Comparison between net emission coefficient and P-1 methods in modelling radiation in a plasma arc welding torch

Abstract

Radiative processes often represent an important component in energy transport, and the calculation of the radiative flux is necessary in advanced modelling of thermal plasma systems. The method based on net emission coefficients (nec), which represent the difference between the power radiated and absorbed in a volume unit, is commonly used in thermal plasma modelling. These coefficients have been reported in literature for specific plasma mixtures as function of temperature, in the hypothesis of Local Thermodynamic Equilibrium (LTE) plasma composition.The strong simplifications in the nec approach may lead to inaccurate results in plasma modelling (e.g. the plasma radius must be known in advance and it is fixed for all the discharge regions) and radiation transport from plasma to confinement walls can only be estimated globally and not locally. The P-1 radiation model, which is based on the expansion of the radiation intensity function into an orthogonal series of spherical harmonics, can be used to overcome the nec approach simplifications in order to take into account discharge spatial distribution and local absorption. However, this method is computationally expensive and need the knowledge of the absorption coefficients as function of radiation wavelength and of plasma composition and temperature. In this work, the nec approach and the P-1 radiation model have been applied to a plasma arc welding (PAW) torch working with Ar as plasma gas for currents varying from 50A to 200A in order to underline the differences between the two different models in the predicted plasma fields and radiation fluxes on the walls.

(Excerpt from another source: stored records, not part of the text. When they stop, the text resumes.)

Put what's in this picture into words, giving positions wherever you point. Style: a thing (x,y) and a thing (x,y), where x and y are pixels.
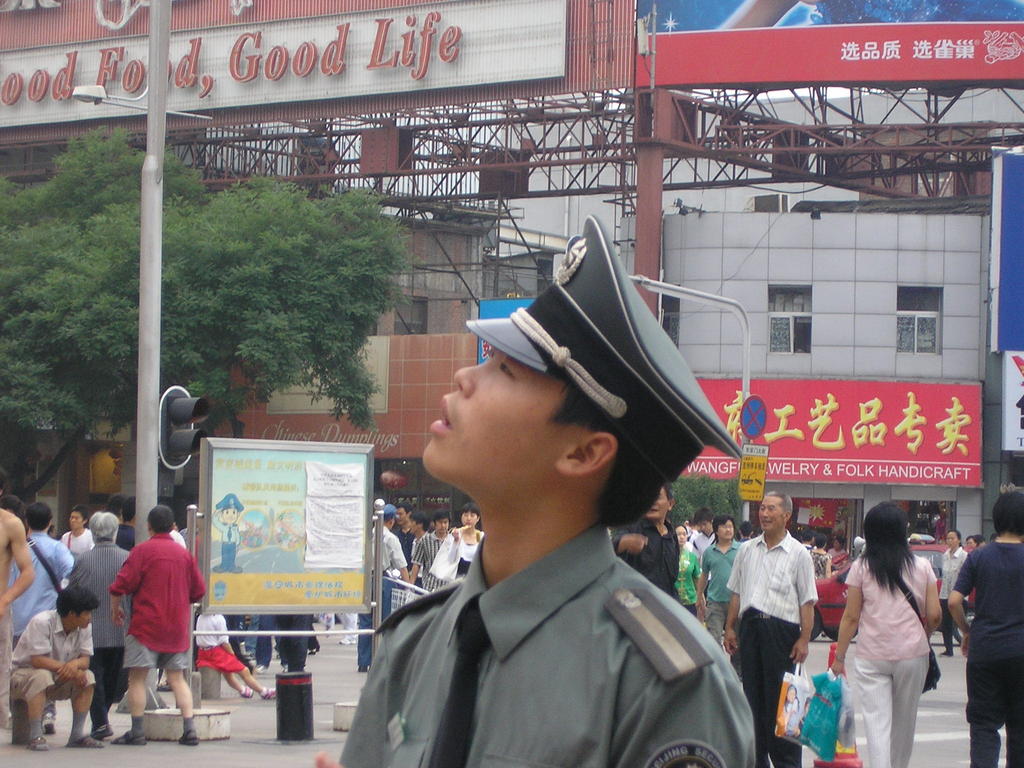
In this image in the front (529,536) there is a person (521,605) standing. In the background (193,597) there are persons (99,616) sitting, standing and walking and there is a board (299,535) with some text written on it. There is a pole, there is a tree (244,282) and there are buildings (415,264). On the top of the buildings (517,262) there are banners (365,71) with some text (283,63) on it.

Ar radiation properties have been calculated by means of a detailed line-by-line method, implemented to compute the net emission coefficient of Ar plasmas at temperatures ranging from 1000 K to 30000 K at different plasma pressures for optically thin and partially auto-absorbed (optically thick) plasmas. The spectral domain was then divided into bands and the mean absorption coefficients for each band were computed from the nec model and then introduced in the P-1 radiation model. Total radiative fluxes as computed from the two modelling approaches were compared for the PAW torch at varying operating currents in order to identify the range of validity of the nec assumptions, whereas local radiative fluxes to torch walls were calculated using the P-1 model.